Stellantis NV will stop vehicle production within the UK unless the federal government lowers its sales targets for electric vehicles. The company did this just months after converting one among its UK plants to only produce battery-powered vans.
Sales targets for zero-emission vehicles should not sustainable, Maria Grazia Davino, the corporate’s managing director for the region, told reporters on Tuesday. The comments come because the UK faces a general election on July 4, with each the incumbent Conservative Party and Labour Party in search of to take care of current sales targets for electric cars.
In the UK, regulations have been introduced requiring 22 percent of every manufacturer’s recent automotive sales to be zero-emissions this 12 months, rising to 80 percent by 2030. In the case of vans, 70 percent of recent cars should be electric by then.
As demand for electric vehicles slows, Davino said, Stellantis is being forced to supply price discounts to satisfy the targets, with fines of as much as 15,000 kilos ($19,022) per vehicle being imposed if it fails to satisfy them. Labour has pledged to take care of the goal if it wins next week’s general election.
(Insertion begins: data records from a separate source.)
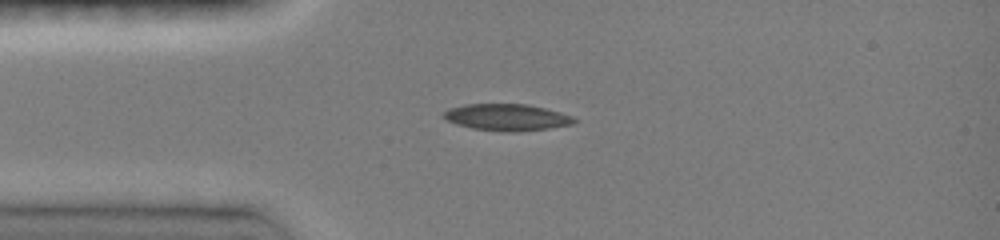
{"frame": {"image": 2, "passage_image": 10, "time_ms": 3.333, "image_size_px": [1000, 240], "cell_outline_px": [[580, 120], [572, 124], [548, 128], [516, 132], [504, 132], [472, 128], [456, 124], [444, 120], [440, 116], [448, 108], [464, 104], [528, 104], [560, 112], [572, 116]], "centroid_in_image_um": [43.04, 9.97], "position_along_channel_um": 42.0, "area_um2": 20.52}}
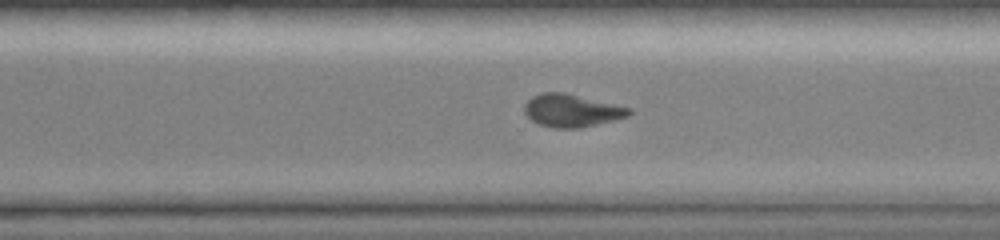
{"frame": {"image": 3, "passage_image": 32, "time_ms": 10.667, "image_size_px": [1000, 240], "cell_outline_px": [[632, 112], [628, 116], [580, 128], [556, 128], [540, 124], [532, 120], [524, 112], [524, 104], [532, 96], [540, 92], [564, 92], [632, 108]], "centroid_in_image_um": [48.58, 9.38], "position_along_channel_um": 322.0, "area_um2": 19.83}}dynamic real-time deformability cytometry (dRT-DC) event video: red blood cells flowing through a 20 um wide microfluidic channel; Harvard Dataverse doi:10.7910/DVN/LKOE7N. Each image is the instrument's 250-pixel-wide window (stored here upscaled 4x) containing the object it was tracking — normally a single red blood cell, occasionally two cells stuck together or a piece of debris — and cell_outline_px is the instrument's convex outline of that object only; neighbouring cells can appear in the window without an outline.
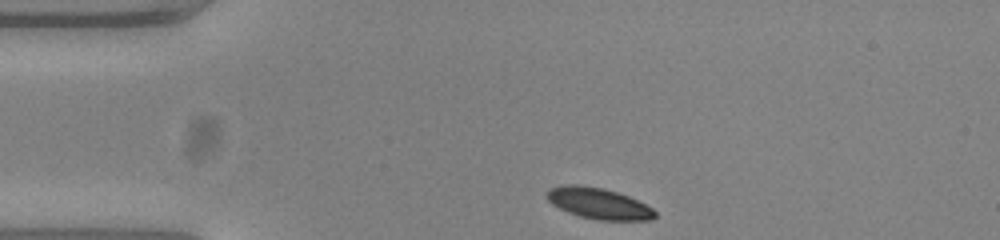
{"species": "common noctule bat (a hibernating species)", "species_latin": "Nyctalus noctula", "temperature_condition": "warm", "stored_images_in_passage": 34, "camera_frame_rate_fps": 3000, "um_per_image_px": 0.085, "animal": {"sex": "female", "body_mass_g": 23.0, "forearm_length_mm": 53.4}, "frame": {"image": 1, "passage_image": 1, "time_ms": 0.0, "image_size_px": [1000, 240], "cell_outline_px": [[656, 216], [652, 220], [600, 220], [580, 216], [568, 212], [552, 204], [548, 200], [548, 192], [552, 188], [564, 184], [576, 184], [604, 188], [628, 196], [652, 208], [656, 212]], "centroid_in_image_um": [50.9, 17.29], "position_along_channel_um": 34.1, "area_um2": 19.31}}
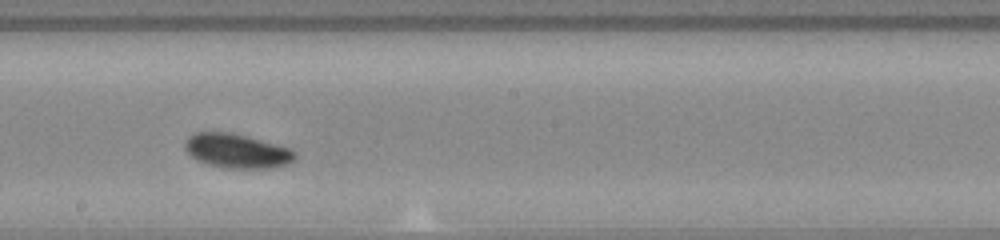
{"frame": {"image": 2, "passage_image": 20, "time_ms": 6.333, "image_size_px": [1000, 240], "cell_outline_px": [[296, 156], [288, 164], [272, 168], [224, 168], [208, 164], [192, 156], [184, 148], [184, 144], [188, 136], [196, 132], [228, 132], [292, 148], [296, 152]], "centroid_in_image_um": [20.15, 12.83], "position_along_channel_um": 228.1, "area_um2": 21.79}}
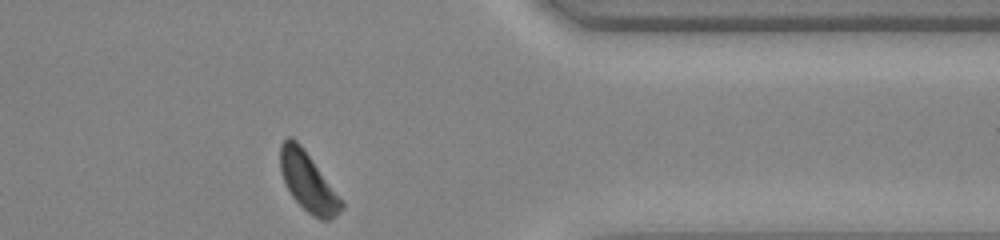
{"frame": {"image": 3, "passage_image": 34, "time_ms": 11.0, "image_size_px": [1000, 240], "cell_outline_px": [[344, 208], [336, 216], [328, 220], [320, 220], [312, 216], [292, 196], [284, 180], [280, 168], [280, 144], [288, 136], [292, 136], [300, 144], [312, 160], [344, 204]], "centroid_in_image_um": [26.16, 15.46], "position_along_channel_um": 385.2, "area_um2": 20.46}, "authors_computed_cell_mechanics": {"area_um2": 20.8658, "velocity_mm_per_s": 3.7256, "shape_relaxation_time_tau1_ms": 3.0018, "shape_relaxation_time_tau2_ms": null, "deformation_change_tau1": 0.1253, "deformation_change_tau2": null}}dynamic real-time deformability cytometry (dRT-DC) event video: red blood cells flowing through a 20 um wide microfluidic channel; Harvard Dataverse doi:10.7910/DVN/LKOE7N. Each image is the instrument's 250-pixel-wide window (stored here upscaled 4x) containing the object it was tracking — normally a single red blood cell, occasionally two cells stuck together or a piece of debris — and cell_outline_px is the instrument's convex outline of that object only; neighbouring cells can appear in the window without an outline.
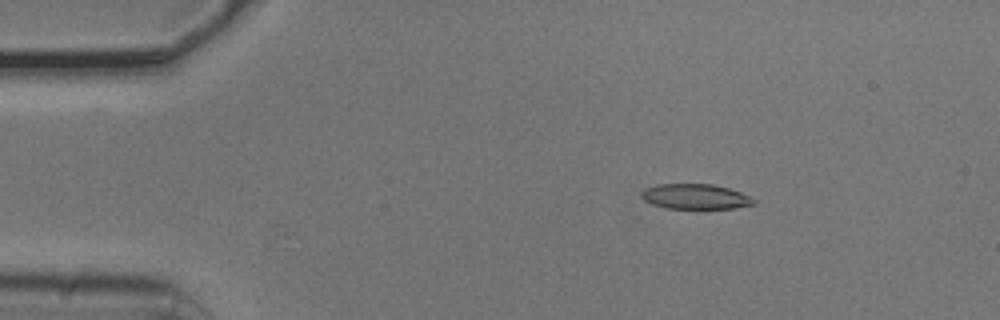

Stellantis produces small electric vans for the Vauxhall, Citroën, Peugeot, Opel and Fiat brands at its Ellesmere Port site. Last 12 months, the corporate invested £100 million to convert the plant right into a pure electric plant. The company also produces medium-sized vans in Luton, near London.
“We have made major investments in both Ellesmere Port and Luton and more will follow,” Davino said on the SMMT International Automotive Summit in London. “But if that market becomes hostile for us, we will look at manufacturing elsewhere.”
It isn’t the primary time that Stellantis has threatened to go away BritainLast 12 months, the corporate threatened to shut factories if potential tariffs on its electric vans exported to the European Union weren’t renegotiated. Ultimately, a deal was reached between the EU and the UK before the deadline.
Stellantis warns over UK electric automotive sales targets as consumer demand has fallen in recent months resulting from persistently high prices and patchy charging infrastructure. Davino said rising targets to 2030 “could be very damaging”.
“If demand does not match supply, we will be forced to make decisions – because we manage profit and loss, we make operational decisions – that impact the UK,” she said.
Asked how long Stellantis, Britain’s biggest van maker by sales, could proceed without changes to the regulation, she said: “Less than a year.”
Stellantis sold almost 216,000 recent cars within the UK last 12 months, about 11% of the overall market, including greater than 100,000 under the Vauxhall brand.